Sticky Business

Barry Malin MPP 1999, Colin Rule MPP 1999


When 1999 graduates Barry Malin and Colin Rule became friends during their first year at the Kennedy School, it wasn’t participation in the same PIC or similar career aspirations that brought them together. It was something altogether unusual. Something slightly sticky. Glue.

At the time, Malin saw a BBC documentary on the widespread — but little known — problem of inhalant abuse among homeless street children in Central America, specifically, the abuse of addictive and highly toxic shoe glue. He learned that 20 million kids spend all day, every day, inhaling glue products with devastating end results — irreversible brain and optic nerve damage, loss of bone marrow, and eventually, death. He knew he had to do something, so he turned to Rule, his techno-wizard classmate, for help in starting a Web site campaign against the glue’s largest manufacturer, U.S.-based H.B. Fuller and Company.

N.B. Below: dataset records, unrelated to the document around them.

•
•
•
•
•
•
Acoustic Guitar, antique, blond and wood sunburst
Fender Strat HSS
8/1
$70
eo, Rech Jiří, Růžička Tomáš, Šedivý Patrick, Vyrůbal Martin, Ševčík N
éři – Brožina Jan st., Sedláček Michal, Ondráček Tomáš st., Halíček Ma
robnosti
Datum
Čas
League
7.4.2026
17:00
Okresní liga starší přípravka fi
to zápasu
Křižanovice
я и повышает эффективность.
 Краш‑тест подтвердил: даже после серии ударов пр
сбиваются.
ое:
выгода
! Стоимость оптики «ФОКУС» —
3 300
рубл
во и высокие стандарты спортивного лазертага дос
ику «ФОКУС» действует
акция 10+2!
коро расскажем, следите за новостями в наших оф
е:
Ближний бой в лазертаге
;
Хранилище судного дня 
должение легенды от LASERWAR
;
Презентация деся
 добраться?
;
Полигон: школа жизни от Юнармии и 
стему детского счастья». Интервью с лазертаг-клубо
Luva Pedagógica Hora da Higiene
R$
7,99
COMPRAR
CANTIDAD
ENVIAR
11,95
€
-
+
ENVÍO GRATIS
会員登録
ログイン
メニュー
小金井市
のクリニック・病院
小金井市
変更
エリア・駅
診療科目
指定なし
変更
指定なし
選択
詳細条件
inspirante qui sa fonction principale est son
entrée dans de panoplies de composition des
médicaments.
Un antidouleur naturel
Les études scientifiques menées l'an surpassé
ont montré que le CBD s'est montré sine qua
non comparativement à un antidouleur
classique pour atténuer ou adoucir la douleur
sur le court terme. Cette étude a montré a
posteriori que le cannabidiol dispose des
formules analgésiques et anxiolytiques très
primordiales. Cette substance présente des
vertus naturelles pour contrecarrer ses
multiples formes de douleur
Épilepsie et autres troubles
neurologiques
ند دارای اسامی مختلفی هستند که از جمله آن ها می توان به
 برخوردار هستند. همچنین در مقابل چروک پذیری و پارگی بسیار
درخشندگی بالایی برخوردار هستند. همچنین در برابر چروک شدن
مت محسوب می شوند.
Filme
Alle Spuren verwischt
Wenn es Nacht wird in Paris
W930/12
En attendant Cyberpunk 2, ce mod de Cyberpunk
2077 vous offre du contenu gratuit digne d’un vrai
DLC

The project exploded during their second year at the KSG, developing into a charitable organization called Shine A Light: the Project for Street Children’s Health (www.shinealight.org). Now the group works directly with health clinics and outreach organizations all over Central America, sends refurbished computers to NGOs, and recently sponsored two fellows to spend the summer working with street kids in Nicaragua and Venezuela. As a sign of how big they’ve gotten, they were even selected to be one of the social/political action groups featured at Woodstock 1999.

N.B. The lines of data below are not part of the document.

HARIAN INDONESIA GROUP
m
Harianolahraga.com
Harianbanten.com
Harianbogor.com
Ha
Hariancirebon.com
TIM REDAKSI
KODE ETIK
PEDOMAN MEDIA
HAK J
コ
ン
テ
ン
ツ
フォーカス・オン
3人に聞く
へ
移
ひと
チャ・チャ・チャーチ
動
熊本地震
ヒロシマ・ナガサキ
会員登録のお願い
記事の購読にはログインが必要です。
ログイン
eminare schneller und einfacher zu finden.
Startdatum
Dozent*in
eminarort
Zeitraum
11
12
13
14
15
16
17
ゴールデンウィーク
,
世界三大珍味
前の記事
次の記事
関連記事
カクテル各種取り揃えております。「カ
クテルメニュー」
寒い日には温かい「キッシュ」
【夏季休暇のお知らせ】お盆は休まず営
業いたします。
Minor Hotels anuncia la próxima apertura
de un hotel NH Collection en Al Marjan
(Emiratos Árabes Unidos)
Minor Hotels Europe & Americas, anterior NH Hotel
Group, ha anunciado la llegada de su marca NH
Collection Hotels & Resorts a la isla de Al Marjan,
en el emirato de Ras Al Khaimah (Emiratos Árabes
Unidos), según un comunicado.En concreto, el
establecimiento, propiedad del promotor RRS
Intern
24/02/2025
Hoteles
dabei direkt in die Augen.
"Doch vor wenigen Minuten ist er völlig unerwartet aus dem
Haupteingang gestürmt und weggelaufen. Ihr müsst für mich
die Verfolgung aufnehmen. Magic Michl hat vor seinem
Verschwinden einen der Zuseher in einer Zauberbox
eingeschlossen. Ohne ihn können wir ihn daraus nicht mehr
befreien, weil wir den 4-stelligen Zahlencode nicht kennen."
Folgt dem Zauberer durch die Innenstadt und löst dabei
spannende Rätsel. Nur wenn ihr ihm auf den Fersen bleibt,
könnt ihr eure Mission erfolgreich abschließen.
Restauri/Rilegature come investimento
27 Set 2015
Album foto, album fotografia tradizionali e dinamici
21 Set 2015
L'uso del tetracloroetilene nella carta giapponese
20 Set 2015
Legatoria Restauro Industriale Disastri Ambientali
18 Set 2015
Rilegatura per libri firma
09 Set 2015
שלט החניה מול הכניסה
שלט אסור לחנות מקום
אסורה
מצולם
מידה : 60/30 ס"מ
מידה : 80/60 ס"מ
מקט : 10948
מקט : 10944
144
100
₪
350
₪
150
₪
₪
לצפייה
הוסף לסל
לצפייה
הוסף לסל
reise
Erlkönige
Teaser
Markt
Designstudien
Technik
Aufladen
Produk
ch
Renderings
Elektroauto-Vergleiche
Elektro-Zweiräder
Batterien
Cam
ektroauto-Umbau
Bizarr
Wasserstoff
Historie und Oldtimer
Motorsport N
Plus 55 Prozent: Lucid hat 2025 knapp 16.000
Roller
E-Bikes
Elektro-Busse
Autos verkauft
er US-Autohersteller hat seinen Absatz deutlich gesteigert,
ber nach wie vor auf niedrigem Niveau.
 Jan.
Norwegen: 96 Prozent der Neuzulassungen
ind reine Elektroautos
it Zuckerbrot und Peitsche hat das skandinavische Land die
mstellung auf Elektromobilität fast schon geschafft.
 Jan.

Q Is this type of glue available in the United States?

BM Absolutely not. Actually, it is the solvents in the glue products rather than the adhesives that are toxic. The most dangerous and widely abused substances are Toluene and Cyclohexane. Toluene is a restricted substance in the United States — you need an EPA permit to dispose of it. But it is all over the streets of Central America, re-packaged in baby food jars. We in the United States bear some responsibility for this problem because the majority of these products are manufactured by U.S.-owned companies.

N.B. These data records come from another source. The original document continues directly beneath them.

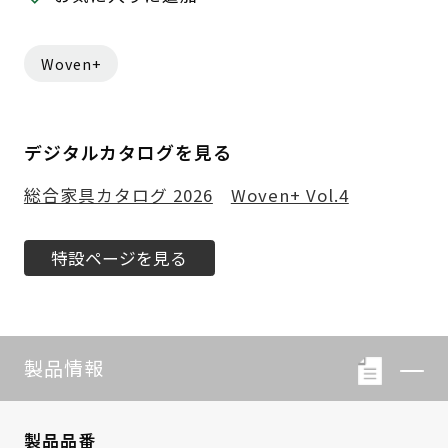
Woven+
デジタルカタログを見る
総合家具カタログ 2026
Woven+ Vol.4
特設ページを見る
製品情報
製品品番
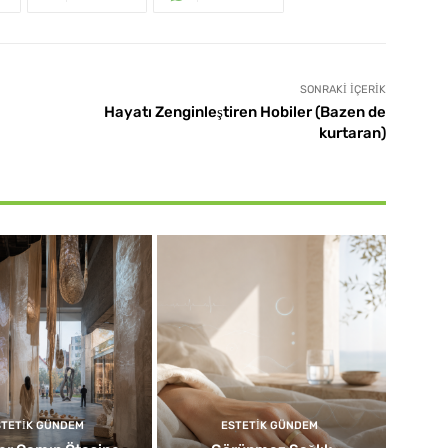
SONRAKI İÇERIK
Hayatı Zenginleştiren Hobiler (Bazen de
kurtaran)
STETIK GÜNDEM
ESTETIK GÜNDEM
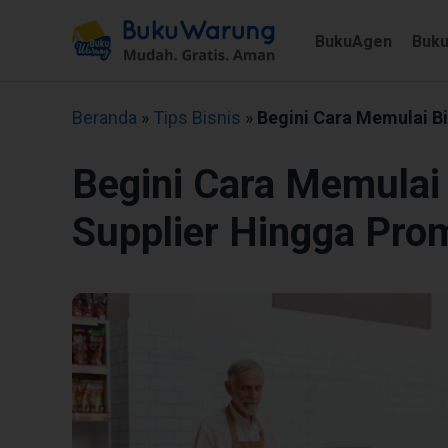
BukuAgen
Buk
Beranda
»
Tips Bisnis
»
Begini Cara Memulai Bi
Begini Cara Memulai 
Supplier Hingga Pro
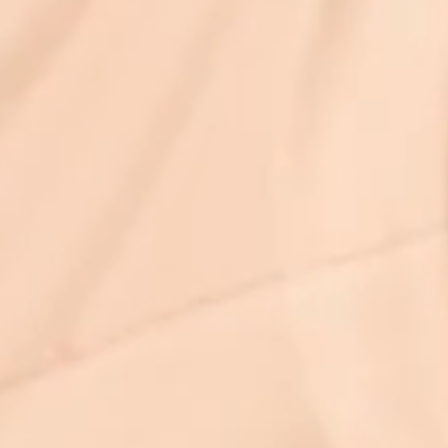
Memmingen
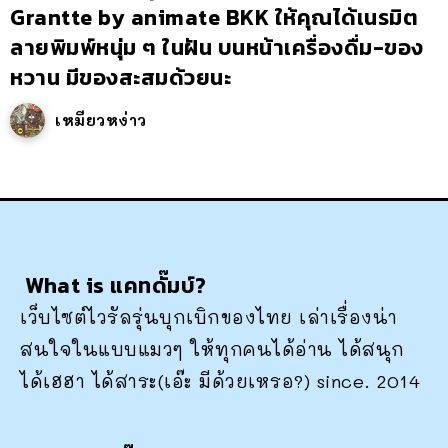
Grantte by animate BKK ให้คุณได้เนรมิต
ลายพิมพ์หนุ่ม ๆ ในฝัน บนหน้าเครื่องดื่ม-ของ
หวาน มีของสะสมด้วยนะ
เหมียวหง่าว
What is แคทดั๊มบ์?
เว็บไซต์ไวรัลรุ่นบุกเบิกของไทย เล่าเรื่องน่า
สนใจในแบบแมวๆ ให้ทุกคนได้อ่าน ได้สนุก
ได้เฮฮา ได้สาระ(เอ๊ะ มีด้วยเหรอ?) since. 2014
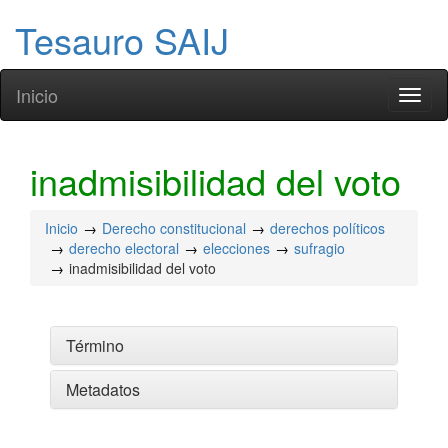
Tesauro SAIJ
Inicio
Toggl
naviga
inadmisibilidad del voto
Inicio
Derecho constitucional
derechos políticos
derecho electoral
elecciones
sufragio
inadmisibilidad del voto
Término
Metadatos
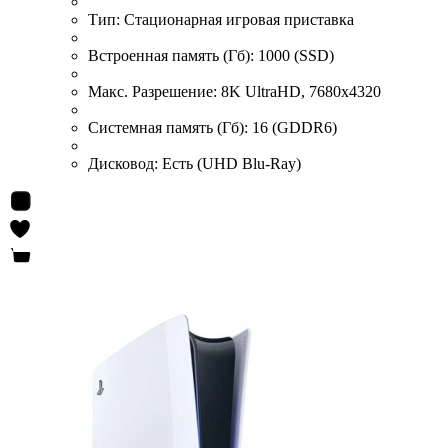
Тип:
Стационарная игровая приставка
Встроенная память (Гб):
1000 (SSD)
Макс. Разрешение:
8K UltraHD, 7680x4320
Системная память (Гб):
16 (GDDR6)
Дисковод:
Есть (UHD Blu-Ray)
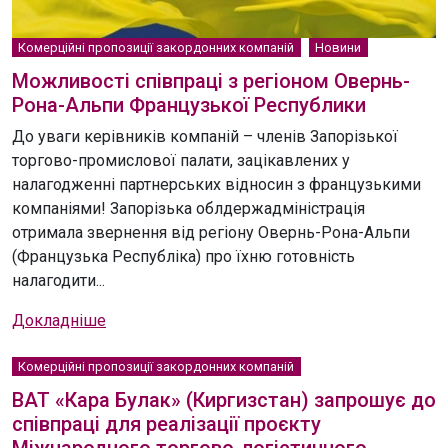
Комерційні пропозиції закордонних компаній
Новини
Можливості співпраці з регіоном Овернь-
Рона-Альпи Французької Республики
До уваги керівників компаній – членів Запорізької
торгово-промислової палати, зацікавлених у
налагодженні партнерських відносин з французькими
компаніями! Запорізька облдержадміністрація
отримала звернення від регіону Овернь-Рона-Альпи
(Французька Республіка) про їхню готовність
налагодити...
Докладніше
Комерційні пропозиції закордонних компаній
ВАТ «Кара Булак» (Киргизстан) запрошує до
співпраці для реалізації проєкту
Міжнародного торгово-логістичного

CR The only analogous situation involved Testors, a U.S. company that used to manufacture a type of model airplane glue that was widely abused. In response to public pressure, however, the company changed its formulation of the product in the 1970s to include a foul-smelling additive, which discouraged sniffing.

Q Is it really that dangerous?

BM Without question, abusing these substances is more dangerous than abusing what we consider to be "hard" drugs such as heroin and crack. Sniffing these substances will literally destroy parts of your brain, and this can happen with relatively little use.

Q Why glue?

BM It lessens much of the discomfort of living on the street, particularly hunger, and it is cheap. These children exist at the absolute margin of society, and their lives are extremely difficult.

Q Did your KSG education help?

BM I have been amazed by how well my education at the Kennedy School prepared me for these tasks. I have had to draw on all of the skill areas that the MPP curriculum is based on: advocacy, policy analysis, and management. I don’t think that we would have ever taken this on if it weren’t for our KSG backgrounds.

CR Absolutely. Doing this project is putting into use what they taught us. It’s taking action to make change happen. This project is making things happen.